(RECORDS SUPPLIED Opens)
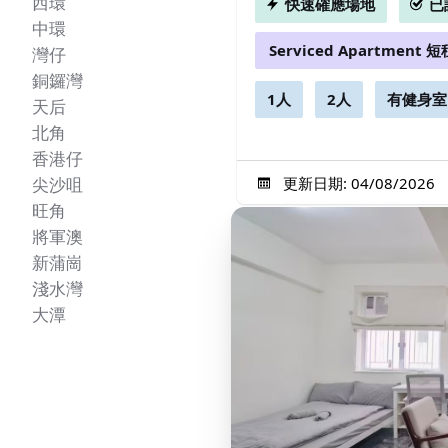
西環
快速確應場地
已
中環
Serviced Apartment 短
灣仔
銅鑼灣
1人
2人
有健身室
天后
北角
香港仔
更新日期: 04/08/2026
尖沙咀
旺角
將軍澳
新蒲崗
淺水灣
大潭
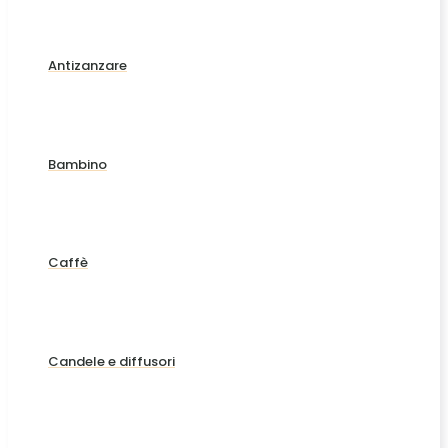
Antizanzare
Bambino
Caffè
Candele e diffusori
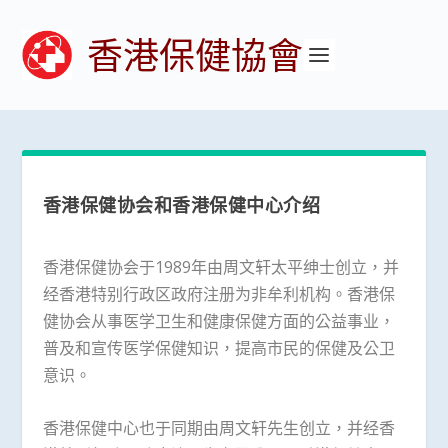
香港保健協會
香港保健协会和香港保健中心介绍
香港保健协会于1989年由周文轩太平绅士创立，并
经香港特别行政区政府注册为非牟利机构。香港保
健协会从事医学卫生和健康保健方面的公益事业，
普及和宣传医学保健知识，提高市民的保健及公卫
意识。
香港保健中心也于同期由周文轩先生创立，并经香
(RECORDS SUPPLIED Closes)
PROBLEM TO WORK ON ::
The entries above need to be transcribed word for word, and the pictures stay out.

TASK ANSWER ::
西環
快速確應場地
已
中環
Serviced Apartment 短
灣仔
銅鑼灣
1人
2人
有健身室
天后
北角
香港仔
更新日期: 04/08/2026
尖沙咀
旺角
將軍澳
新蒲崗
淺水灣
大潭
Antizanzare
Bambino
Caffè
Candele e diffusori
香港保健協會
香港保健协会和香港保健中心介绍
香港保健协会于1989年由周文轩太平绅士创立，并
经香港特别行政区政府注册为非牟利机构。香港保
健协会从事医学卫生和健康保健方面的公益事业，
普及和宣传医学保健知识，提高市民的保健及公卫
意识。
香港保健中心也于同期由周文轩先生创立，并经香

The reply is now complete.